Direction 1: Write out the passage on Abraham and Isaac verbatim, beginning at the words "God then commands" and stopping after "God finally clarifies.".
Direction 2: In the passage on Abraham and Isaac, what does Abraham tell Isaac when Isaac asks where the lamb is?

Document passage:
──────

God then commands Abraham, “Take your son, your only son Isaac, whom you love, and go to the land of Moriah, and offer him there as a burnt offering.” Of course, Isaac is not Abraham’s only son, Abraham has another son, Ishmael, whom he sent away with his mother, Hagar. The Jewish tradition offers an interesting take on these words: in Hebrew, the word order is “take your son, your only one, whom you love, Isaac.” The rabbis argued that there must be a reason God uses so many words, and so they imagine Abraham playing dumb: “take your son,” says God. “Which one?” replies Abraham. “Your only son,” says God. “Isaac is the only son of his mother, and Ishmael is the only son of his mother,” Abraham responds. “The one you love,” God says. “I love both my sons,” asserts Abraham, although he has sent one of his sons into the brutal desert. “Isaac,” God finally clarifies.

The text proceeds in grim and excruciating detail, describing Abraham’s preparations, his journey with his son and two servants, then the last leg with Isaac only. Isaac questions where the lamb is, and Abraham tells him “God will provide the lamb for a burnt offering, my son.” They arrive at the place that God has appointed, and Abraham builds an altar, lays the firewood, binds Isaac, places him on the altar, and raises the knife. At the final moment, an angel calls out to him to halt, declaring, “now I know that you fear God, since you have not withheld your son, your only son, from me.” Abraham looks up and sees a ram, which he sacrifices instead of Isaac.

What are we to make of this troubling story? Traditional interpretations tend to praise Abraham’s unswerving obedience to God’s command. Perhaps you have heard interpretive statements like these: Abraham follows the path God has set out, even though it is painful and horrible, and lo and behold, at the last moment, God intervenes and provides. We, the listeners, are urged to be like Abraham, following God’s will even when it is painful, difficult, or confusing. Here’s another one: Abraham is willing to risk everything for God, and is richly rewarded. We, the listeners, should be willing to give it all up for God. Christian interpreters have pointed out the resonances between this story and that of the crucifixion: the sacrifice of an only son; the “lamb of God” who is ultimately sacrificed.

──────

Dataset records:
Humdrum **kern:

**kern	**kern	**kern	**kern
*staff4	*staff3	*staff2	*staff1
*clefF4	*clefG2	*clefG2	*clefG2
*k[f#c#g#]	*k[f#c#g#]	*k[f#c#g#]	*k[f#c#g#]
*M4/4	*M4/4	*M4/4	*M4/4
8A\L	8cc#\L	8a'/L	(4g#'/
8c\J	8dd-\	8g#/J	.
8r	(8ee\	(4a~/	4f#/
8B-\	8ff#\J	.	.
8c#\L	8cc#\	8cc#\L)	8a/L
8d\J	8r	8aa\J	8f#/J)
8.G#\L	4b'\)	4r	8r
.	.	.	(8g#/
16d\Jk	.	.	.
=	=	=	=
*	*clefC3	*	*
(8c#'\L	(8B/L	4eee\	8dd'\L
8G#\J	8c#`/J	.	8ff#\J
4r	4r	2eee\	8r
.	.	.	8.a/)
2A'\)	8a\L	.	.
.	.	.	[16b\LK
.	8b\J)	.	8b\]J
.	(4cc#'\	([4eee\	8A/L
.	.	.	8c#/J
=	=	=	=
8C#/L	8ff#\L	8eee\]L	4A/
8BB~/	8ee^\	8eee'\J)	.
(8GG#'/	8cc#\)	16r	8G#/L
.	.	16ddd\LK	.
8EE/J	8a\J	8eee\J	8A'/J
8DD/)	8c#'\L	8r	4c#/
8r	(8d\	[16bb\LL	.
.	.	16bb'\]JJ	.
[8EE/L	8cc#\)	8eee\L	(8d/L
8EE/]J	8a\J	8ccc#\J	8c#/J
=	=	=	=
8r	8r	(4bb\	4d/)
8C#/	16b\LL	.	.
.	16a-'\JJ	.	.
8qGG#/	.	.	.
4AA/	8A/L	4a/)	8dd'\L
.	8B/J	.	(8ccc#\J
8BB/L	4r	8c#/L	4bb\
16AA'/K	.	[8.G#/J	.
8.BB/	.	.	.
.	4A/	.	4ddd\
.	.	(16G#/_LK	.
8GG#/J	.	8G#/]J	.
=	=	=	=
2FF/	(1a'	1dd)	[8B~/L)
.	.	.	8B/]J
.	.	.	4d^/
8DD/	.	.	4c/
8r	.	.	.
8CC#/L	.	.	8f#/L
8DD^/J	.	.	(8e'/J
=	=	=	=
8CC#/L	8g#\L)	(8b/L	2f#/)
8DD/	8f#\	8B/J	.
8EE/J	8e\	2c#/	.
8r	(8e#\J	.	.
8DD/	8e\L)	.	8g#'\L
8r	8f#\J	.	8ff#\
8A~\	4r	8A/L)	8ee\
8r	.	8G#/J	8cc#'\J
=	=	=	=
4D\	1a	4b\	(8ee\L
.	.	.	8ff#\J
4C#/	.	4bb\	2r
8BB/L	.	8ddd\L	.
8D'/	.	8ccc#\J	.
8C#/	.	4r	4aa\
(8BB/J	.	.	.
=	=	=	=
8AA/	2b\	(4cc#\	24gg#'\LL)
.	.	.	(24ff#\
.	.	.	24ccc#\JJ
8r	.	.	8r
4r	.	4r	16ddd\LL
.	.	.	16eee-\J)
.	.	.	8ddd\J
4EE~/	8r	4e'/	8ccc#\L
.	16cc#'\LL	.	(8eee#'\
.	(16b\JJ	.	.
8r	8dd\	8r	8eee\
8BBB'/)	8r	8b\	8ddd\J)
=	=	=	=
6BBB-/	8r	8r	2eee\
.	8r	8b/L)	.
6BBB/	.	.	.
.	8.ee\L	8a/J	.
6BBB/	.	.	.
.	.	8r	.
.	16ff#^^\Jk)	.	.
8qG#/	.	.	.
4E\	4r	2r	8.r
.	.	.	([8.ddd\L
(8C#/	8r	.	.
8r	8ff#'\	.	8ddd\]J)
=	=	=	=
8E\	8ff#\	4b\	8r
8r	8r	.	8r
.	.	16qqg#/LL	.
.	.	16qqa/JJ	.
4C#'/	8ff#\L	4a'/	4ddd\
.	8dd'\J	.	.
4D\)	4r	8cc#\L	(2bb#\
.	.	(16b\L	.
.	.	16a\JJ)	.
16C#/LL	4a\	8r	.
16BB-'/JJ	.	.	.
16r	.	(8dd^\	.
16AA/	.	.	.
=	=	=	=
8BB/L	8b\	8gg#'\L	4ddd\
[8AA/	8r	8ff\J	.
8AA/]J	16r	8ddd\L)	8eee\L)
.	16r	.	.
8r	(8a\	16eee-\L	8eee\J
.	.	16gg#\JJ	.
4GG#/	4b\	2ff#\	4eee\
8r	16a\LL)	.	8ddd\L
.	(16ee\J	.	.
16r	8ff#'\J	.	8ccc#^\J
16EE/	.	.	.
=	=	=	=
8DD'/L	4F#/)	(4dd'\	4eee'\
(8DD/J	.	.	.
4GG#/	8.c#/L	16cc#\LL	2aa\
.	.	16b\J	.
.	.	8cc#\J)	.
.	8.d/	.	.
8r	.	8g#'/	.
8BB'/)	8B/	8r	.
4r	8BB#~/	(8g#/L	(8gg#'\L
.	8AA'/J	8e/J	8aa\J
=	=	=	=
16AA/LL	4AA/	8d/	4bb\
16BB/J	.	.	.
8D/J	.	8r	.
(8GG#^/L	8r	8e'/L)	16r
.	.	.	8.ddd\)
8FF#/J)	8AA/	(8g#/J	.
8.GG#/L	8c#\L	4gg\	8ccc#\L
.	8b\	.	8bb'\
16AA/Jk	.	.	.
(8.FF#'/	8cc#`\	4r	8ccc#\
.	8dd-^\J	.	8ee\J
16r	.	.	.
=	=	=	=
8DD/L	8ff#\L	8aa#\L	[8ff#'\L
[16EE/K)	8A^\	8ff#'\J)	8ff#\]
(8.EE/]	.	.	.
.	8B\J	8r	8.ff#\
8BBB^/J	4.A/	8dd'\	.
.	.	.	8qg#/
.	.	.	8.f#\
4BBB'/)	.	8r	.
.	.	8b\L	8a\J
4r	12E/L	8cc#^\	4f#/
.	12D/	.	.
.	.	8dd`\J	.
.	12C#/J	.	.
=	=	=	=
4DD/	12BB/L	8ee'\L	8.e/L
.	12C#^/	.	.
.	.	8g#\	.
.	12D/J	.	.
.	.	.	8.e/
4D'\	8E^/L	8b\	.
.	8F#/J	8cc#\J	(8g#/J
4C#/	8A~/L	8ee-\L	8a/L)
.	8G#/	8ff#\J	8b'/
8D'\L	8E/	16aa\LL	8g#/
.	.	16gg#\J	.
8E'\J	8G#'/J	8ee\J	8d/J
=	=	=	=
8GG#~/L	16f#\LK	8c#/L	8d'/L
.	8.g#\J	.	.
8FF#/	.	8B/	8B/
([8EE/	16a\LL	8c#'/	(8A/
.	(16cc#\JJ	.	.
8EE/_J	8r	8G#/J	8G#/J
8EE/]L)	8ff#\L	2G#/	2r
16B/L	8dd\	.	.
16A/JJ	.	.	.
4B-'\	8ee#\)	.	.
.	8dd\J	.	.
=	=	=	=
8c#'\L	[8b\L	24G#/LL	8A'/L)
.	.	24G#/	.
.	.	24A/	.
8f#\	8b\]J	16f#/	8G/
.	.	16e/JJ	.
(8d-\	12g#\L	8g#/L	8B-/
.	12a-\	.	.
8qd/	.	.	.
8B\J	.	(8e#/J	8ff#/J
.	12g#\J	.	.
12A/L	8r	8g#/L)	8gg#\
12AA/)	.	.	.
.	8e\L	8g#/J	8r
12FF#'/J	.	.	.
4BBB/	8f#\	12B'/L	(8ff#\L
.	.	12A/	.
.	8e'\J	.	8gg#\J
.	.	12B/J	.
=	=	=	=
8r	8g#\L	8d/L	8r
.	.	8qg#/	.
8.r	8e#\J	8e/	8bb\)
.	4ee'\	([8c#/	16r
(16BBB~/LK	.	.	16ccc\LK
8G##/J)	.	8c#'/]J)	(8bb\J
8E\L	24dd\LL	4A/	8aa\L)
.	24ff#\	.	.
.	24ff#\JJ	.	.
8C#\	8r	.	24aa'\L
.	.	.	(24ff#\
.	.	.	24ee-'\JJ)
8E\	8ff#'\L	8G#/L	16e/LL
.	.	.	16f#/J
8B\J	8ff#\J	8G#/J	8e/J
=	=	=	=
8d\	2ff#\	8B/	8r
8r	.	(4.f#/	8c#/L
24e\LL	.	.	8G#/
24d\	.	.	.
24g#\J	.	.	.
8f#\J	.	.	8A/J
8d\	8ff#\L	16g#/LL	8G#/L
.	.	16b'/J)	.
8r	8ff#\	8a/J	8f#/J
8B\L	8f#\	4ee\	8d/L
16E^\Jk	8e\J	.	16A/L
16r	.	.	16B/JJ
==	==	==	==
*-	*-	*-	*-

──────

Finished answer 1:
God then commands Abraham, “Take your son, your only son Isaac, whom you love, and go to the land of Moriah, and offer him there as a burnt offering.” Of course, Isaac is not Abraham’s only son, Abraham has another son, Ishmael, whom he sent away with his mother, Hagar. The Jewish tradition offers an interesting take on these words: in Hebrew, the word order is “take your son, your only one, whom you love, Isaac.” The rabbis argued that there must be a reason God uses so many words, and so they imagine Abraham playing dumb: “take your son,” says God. “Which one?” replies Abraham. “Your only son,” says God. “Isaac is the only son of his mother, and Ishmael is the only son of his mother,” Abraham responds. “The one you love,” God says. “I love both my sons,” asserts Abraham, although he has sent one of his sons into the brutal desert. “Isaac,” God finally clarifies.

Finished answer 2: He tells him, "God will provide the lamb for a burnt offering, my son."